Le scénario : Un client achète un bloc de 10 séances pour 400 £ en janvier. Il en fait 2. Puis il disparaît. En novembre, il vous écrit : « J’aimerais un remboursement pour les 8 autres séances, s’il vous plaît. » Vous avez dépensé cet argent il y a des mois.
La réalité juridique : Sans date d’expiration, ces séances restent en principe valables indéfiniment (dans la limite du délai de prescription de 6 ans).

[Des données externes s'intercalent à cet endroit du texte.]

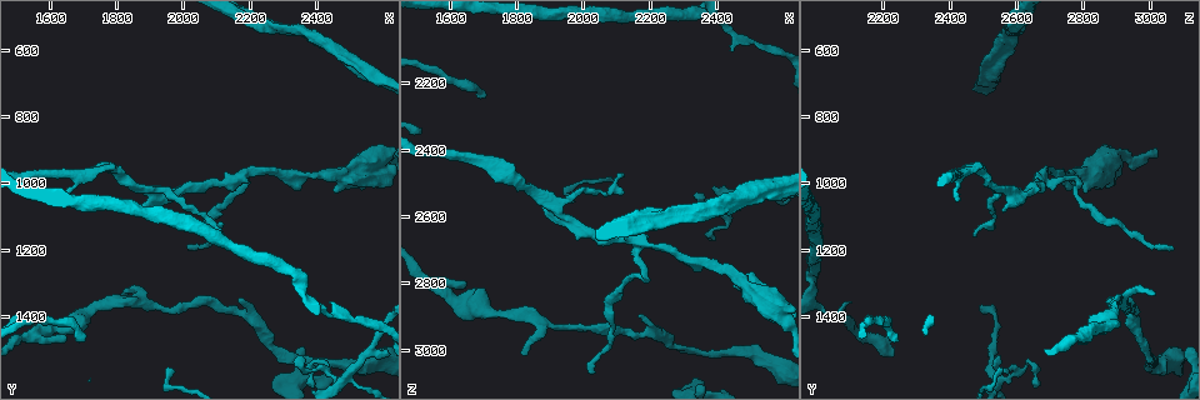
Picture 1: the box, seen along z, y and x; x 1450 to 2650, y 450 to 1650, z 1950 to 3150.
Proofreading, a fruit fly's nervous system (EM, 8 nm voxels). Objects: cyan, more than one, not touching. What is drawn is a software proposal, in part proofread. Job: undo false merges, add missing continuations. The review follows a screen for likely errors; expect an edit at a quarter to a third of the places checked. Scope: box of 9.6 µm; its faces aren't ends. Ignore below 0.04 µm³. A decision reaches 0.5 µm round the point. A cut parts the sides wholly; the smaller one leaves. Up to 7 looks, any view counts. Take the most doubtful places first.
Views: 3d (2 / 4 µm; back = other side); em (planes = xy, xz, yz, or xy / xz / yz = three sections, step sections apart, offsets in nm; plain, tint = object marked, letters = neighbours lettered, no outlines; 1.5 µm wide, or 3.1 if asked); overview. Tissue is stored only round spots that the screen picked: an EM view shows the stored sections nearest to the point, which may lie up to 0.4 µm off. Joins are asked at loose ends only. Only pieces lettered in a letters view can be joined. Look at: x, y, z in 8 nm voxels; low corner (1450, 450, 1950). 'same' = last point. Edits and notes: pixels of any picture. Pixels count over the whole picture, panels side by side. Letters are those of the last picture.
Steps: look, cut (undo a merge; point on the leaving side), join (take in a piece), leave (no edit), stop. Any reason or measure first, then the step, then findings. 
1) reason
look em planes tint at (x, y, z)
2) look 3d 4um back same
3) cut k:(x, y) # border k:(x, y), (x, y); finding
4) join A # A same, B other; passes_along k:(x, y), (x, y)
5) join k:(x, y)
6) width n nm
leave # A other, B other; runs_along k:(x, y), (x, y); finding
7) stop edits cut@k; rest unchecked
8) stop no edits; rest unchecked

tapers out
look 3d 2um back at (2040, 1200, 3070)

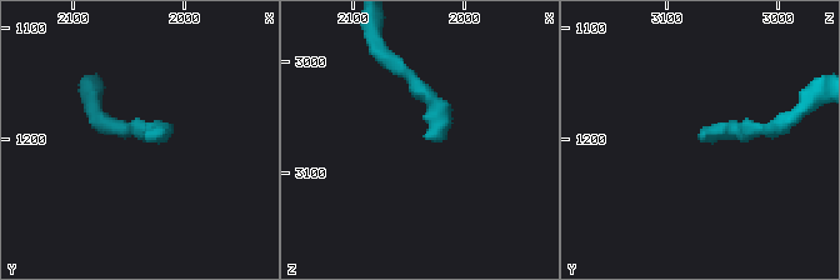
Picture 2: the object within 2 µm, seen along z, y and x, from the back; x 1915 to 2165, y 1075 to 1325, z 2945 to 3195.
look em planes plain at (2036, 1198, 3070)

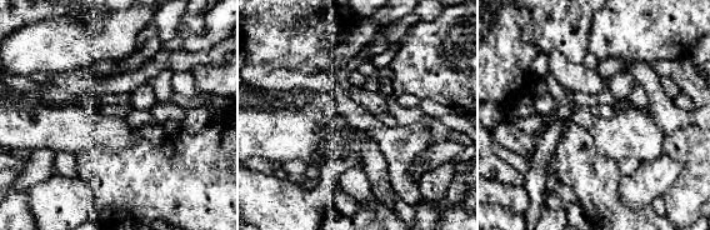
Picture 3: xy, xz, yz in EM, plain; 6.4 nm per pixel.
see the neighbours
look em planes letters same

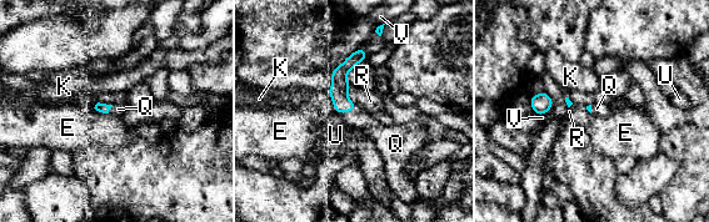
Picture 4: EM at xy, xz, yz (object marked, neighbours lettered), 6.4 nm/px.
join Q # E other, K other, Q same, R other, U other, V other; passes_along 4:(338, 91), (350, 110), (360, 120); it goes on there

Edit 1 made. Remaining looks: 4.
an open end
look 3d 4um at (1640, 1470, 2790)

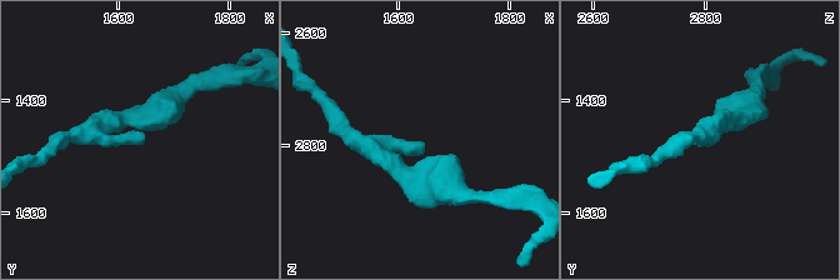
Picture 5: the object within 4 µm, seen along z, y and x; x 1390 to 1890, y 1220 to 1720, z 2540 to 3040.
look em planes letters at (1650, 1470, 2795)

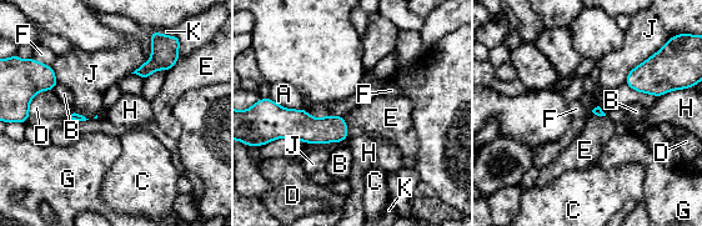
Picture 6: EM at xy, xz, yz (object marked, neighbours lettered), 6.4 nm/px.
leave # A other, B other, C other, D other, E other, F other, G other, H other, J other, K other; border 6:(341, 116), (349, 135); none of them fits

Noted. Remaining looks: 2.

La solution : Une clause d’expiration. « Tous les forfaits de séances doivent être utilisés dans un délai de [X] mois à compter de l’achat. Les séances non utilisées expirent et ne sont pas remboursables. » Cela vous apporte une certitude financière.
Pourquoi l’examen du contrat est votre filet de sécurité
Vous voulez vous concentrer sur vos clients, pas sur la confrontation.
L’examen de contrat par IA garantit que vos conditions sont équilibrées et exécutoires. Il vérifie la conformité juridique de votre politique d’annulation et s’assure que votre « renonciation » ne prétend pas faire ce que la loi interdit. Il vous permet de dire à un client en retard : « Je suis désolé, mais conformément à l’accord que nous avons tous deux signé, je dois facturer ce créneau. » Cela retire l’émotion de l’activité.
Avertissement : Les informations contenues dans cet article sont fournies à titre indicatif uniquement et ne constituent pas un conseil juridique, financier, fiscal ou médical professionnel.